Why does one integral converge and not the other? Maybe I am just not thinking this through properly but why does. Or maybe I'm just trusting wolfram alpha too much
(1) Doesn't Converge
$$\int_{0}^{\frac{1}{1.95}} \frac{1}{1-1.95x}dx$$
(2) Does Converge 
$$\int_{0}^{\frac{1}{1.95}} \frac{1.01}{1-1.95x}dx$$
(3) Does Converge 
$$\int_{0}^{\frac{1}{1.95}} \frac{0.99}{1-1.95x}dx$$
I would intuitively think that since (1) doesnt converge and (2) and (3) shouldn't, I may just thinking of this too simply
 A: Since all three integrands are scalar multiples one of another, the three integrals should behave analogously. In particular, they all diverge, since
$$\int_0^{\frac1{1.95}}\frac1{1-1.95x}dx=\lim_{a\to{\frac1{1.95}}^-}\frac1{-1.95}\log(1-1.95x)|_0^a=+\infty,$$
and any constant different from one could be taken out of the integral and wouldn't change the result (except for the zero, and for the sign of $\infty$ if it were negative.)
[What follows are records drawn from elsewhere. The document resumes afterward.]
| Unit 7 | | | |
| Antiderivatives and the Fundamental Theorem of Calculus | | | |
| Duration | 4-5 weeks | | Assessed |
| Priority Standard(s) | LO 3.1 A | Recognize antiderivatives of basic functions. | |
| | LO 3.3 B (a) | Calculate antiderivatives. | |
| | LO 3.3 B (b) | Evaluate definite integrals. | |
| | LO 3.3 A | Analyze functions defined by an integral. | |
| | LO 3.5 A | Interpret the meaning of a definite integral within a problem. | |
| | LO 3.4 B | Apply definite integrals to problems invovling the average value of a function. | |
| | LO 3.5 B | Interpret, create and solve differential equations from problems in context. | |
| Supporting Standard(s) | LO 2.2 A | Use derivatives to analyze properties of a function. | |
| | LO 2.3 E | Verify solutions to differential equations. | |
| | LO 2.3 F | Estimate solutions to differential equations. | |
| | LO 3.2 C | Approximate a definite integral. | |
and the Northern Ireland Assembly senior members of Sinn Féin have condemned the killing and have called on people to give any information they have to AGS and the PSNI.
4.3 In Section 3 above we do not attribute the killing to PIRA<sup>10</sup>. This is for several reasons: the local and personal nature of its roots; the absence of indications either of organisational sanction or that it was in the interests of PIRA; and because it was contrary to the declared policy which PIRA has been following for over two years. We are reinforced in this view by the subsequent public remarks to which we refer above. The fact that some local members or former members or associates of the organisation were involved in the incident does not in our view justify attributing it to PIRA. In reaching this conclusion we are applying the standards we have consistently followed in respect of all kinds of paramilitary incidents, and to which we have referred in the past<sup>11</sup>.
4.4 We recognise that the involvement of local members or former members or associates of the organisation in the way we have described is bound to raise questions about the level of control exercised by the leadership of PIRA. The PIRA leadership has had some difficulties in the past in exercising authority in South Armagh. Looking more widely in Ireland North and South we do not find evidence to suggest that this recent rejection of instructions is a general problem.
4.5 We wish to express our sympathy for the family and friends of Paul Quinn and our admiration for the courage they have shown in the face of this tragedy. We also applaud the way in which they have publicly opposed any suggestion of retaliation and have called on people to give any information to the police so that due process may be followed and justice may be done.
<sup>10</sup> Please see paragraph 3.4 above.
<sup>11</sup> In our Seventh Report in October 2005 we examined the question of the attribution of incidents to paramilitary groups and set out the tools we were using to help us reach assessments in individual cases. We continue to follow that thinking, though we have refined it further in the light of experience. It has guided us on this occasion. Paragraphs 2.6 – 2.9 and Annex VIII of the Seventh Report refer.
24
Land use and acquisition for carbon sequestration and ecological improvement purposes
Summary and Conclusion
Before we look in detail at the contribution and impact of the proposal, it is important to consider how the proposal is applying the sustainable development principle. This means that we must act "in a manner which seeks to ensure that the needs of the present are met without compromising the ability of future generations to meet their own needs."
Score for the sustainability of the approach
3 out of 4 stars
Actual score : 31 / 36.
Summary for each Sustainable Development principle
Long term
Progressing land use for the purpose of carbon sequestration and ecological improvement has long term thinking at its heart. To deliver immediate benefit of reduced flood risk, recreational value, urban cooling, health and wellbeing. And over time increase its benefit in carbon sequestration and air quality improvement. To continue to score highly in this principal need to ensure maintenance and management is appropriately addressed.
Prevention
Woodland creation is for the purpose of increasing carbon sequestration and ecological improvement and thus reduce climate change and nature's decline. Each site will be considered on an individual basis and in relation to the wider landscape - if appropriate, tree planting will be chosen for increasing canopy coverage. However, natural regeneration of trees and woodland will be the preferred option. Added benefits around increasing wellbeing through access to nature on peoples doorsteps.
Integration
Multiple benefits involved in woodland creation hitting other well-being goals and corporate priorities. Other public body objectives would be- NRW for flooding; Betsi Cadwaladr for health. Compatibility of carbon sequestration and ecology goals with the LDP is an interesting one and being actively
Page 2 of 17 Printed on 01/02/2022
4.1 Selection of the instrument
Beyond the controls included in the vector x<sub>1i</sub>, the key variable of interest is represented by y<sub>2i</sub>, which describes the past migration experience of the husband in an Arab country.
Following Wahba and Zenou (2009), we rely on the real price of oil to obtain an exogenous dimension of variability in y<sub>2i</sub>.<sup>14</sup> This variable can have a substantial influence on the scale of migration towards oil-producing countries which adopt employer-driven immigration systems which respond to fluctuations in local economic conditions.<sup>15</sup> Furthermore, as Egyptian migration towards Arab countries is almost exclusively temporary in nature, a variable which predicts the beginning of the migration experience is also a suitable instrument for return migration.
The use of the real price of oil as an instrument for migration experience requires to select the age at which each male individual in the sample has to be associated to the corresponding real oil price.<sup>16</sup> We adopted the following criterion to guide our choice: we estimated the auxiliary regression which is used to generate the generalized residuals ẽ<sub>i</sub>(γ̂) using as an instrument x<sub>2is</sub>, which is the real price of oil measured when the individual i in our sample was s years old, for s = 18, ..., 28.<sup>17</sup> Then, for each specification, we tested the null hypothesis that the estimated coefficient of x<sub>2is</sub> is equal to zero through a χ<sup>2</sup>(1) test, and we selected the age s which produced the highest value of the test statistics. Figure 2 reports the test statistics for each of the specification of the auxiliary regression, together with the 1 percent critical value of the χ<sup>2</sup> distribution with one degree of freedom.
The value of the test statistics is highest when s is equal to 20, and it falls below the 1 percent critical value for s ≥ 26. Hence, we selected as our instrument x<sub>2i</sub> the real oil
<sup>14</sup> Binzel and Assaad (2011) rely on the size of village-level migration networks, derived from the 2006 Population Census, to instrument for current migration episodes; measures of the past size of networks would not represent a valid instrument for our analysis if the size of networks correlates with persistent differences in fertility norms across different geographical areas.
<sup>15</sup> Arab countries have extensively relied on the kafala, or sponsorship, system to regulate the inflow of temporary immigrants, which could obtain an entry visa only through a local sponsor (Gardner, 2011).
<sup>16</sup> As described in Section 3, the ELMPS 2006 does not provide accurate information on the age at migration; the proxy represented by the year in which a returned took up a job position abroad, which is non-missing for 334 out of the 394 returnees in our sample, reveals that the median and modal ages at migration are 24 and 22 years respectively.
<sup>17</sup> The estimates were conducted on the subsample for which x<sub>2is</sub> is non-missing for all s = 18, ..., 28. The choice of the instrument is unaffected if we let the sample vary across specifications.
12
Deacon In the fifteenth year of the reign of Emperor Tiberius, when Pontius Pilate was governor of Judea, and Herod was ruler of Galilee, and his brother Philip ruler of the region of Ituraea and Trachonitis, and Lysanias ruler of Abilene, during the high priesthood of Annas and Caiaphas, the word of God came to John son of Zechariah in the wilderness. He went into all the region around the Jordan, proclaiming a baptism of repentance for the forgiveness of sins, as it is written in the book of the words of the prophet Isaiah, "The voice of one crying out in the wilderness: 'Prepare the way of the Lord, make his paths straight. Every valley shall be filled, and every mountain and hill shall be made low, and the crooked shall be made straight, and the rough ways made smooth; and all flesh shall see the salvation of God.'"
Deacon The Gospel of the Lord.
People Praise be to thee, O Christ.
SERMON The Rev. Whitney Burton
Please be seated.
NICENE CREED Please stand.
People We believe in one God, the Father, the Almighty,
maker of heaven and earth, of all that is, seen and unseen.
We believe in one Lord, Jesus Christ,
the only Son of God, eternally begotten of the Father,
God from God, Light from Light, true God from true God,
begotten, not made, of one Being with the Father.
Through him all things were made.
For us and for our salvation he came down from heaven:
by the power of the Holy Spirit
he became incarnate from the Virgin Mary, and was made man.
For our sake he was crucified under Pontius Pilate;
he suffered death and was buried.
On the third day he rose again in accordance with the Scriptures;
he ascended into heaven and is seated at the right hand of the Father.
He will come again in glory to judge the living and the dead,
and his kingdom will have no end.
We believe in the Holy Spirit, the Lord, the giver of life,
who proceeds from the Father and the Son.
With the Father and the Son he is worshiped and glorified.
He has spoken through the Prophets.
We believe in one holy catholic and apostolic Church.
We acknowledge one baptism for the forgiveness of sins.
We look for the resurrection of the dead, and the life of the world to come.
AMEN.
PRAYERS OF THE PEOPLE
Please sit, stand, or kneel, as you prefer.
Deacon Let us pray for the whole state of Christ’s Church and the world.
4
A: The improper integral is not difficult:
$$
\int_0^{\frac{1}{a}} \frac{y}{1-a x}\, dx
=\lim_{b\to\frac{1}{a}-} \int_0^b\frac{y}{1-a x}\, dx
= \lim_{b\to \frac{1}{a}-}-\frac{y}{a}\ln(1-a x)\bigg|_{x=0}^{b}\tag{1}
$$
where $a=1.95$.
Unless $y=0$, the limit in (1) does not converge.
A: This definitely seems to be a bug in Wolfram Alpha.  If you look at computation lower on the page, it gives the Cauchy principal value of the integral as $16.5433$  Apparently, when the numerator is not $1$, it's reporting the Cauchy principal value as the value of the (divergent) integral.